## EXERCISE GOAL
Here are some records; copy every line that holds the word "ankle".
** DATA PROVIDED follows **
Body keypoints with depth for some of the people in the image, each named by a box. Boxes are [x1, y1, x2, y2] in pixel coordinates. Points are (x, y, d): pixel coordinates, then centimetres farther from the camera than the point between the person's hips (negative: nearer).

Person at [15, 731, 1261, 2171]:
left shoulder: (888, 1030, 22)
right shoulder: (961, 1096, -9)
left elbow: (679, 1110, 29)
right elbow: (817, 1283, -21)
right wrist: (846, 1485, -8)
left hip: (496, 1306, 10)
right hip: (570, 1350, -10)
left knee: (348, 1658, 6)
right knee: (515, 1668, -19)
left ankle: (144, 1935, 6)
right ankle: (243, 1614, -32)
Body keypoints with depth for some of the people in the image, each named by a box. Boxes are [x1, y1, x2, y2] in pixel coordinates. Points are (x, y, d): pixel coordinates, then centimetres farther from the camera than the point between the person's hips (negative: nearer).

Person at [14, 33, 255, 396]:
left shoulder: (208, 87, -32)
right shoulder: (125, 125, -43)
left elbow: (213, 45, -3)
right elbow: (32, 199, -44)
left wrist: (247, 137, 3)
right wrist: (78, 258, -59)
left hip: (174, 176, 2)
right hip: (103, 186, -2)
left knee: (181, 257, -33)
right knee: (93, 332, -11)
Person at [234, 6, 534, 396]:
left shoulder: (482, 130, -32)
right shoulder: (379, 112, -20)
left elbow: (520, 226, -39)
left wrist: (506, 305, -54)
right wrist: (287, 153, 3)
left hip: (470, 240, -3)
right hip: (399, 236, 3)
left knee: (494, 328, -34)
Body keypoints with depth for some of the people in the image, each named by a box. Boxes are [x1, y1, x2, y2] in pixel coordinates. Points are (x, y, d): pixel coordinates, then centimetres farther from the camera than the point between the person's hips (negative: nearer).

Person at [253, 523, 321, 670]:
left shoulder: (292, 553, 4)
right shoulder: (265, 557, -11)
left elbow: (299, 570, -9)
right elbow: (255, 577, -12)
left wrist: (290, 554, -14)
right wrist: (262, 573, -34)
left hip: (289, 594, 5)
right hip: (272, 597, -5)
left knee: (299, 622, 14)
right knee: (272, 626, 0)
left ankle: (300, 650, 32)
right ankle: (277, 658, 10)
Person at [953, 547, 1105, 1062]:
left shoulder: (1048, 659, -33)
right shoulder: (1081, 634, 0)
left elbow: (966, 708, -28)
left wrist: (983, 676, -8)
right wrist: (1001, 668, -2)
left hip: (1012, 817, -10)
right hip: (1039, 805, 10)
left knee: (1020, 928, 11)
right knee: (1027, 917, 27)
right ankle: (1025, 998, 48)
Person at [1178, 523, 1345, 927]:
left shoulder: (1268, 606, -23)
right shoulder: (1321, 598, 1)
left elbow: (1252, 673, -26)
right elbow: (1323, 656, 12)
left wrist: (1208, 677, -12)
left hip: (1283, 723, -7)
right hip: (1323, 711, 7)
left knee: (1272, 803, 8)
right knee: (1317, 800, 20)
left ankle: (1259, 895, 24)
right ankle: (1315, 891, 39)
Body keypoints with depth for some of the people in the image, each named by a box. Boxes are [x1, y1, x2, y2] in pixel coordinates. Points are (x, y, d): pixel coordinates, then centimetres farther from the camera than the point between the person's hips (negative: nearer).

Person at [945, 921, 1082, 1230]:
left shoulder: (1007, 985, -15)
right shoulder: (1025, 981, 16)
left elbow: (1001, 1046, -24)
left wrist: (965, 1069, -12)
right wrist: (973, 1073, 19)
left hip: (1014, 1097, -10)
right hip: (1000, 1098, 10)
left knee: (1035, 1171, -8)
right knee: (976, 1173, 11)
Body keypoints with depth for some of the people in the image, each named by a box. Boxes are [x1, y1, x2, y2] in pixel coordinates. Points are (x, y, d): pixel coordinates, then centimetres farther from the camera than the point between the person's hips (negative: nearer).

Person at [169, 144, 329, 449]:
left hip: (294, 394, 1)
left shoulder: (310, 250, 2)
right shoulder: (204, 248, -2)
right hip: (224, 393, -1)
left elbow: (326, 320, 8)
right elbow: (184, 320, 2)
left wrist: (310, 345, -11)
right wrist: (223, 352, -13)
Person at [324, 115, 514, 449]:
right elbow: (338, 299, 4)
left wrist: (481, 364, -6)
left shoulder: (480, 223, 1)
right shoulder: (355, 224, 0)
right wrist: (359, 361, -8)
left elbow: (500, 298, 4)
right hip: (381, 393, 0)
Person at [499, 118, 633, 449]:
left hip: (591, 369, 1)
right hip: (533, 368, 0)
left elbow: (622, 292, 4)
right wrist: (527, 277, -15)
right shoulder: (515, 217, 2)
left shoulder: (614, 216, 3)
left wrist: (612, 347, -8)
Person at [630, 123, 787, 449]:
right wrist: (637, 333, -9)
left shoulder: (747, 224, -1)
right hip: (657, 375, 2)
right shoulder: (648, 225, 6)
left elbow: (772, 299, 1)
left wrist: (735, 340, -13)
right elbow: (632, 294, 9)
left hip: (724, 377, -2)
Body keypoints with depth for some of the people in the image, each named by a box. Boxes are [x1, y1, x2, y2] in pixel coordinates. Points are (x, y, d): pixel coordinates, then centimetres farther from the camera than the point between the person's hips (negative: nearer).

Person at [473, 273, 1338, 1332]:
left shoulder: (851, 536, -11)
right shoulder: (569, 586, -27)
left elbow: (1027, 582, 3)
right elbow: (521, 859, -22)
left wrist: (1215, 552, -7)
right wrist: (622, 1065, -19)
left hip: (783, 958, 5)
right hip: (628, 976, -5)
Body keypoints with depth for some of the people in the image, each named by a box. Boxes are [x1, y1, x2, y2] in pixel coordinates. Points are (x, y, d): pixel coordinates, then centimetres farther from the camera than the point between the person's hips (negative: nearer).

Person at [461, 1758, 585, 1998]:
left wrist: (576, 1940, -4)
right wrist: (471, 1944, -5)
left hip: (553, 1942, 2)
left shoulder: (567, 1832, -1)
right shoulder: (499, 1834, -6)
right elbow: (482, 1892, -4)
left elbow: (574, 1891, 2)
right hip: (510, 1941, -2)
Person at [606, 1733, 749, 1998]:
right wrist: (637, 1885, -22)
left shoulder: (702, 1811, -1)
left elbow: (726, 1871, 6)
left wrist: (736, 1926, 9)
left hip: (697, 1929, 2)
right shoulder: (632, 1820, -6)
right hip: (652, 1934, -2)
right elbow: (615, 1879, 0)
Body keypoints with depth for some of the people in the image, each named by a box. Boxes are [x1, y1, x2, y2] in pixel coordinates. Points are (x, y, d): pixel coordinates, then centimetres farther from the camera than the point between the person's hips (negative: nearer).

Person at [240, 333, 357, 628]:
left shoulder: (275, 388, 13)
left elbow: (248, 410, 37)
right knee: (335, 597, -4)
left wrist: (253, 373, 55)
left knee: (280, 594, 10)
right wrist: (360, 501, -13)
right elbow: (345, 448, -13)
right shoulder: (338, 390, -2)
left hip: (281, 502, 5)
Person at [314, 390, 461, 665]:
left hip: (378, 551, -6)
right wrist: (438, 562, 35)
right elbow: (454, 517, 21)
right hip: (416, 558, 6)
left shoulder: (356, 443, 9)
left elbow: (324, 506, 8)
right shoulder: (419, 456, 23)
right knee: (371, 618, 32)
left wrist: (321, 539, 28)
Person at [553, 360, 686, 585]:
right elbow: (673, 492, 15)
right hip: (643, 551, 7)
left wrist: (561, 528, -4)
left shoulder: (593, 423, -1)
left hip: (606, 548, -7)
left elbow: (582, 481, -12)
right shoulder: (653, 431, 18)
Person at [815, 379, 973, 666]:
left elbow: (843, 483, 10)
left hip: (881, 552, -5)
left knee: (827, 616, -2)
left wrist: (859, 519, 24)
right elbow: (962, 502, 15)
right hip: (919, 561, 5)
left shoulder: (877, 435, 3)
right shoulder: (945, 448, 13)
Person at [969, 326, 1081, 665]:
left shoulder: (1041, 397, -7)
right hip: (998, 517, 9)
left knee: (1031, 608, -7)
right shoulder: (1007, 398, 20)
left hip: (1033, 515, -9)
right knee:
** End of DATA PROVIDED **
## SOLVED EXERCISE
left ankle: (144, 1935, 6)
right ankle: (243, 1614, -32)
left ankle: (300, 650, 32)
right ankle: (277, 658, 10)
right ankle: (1025, 998, 48)
left ankle: (1259, 895, 24)
right ankle: (1315, 891, 39)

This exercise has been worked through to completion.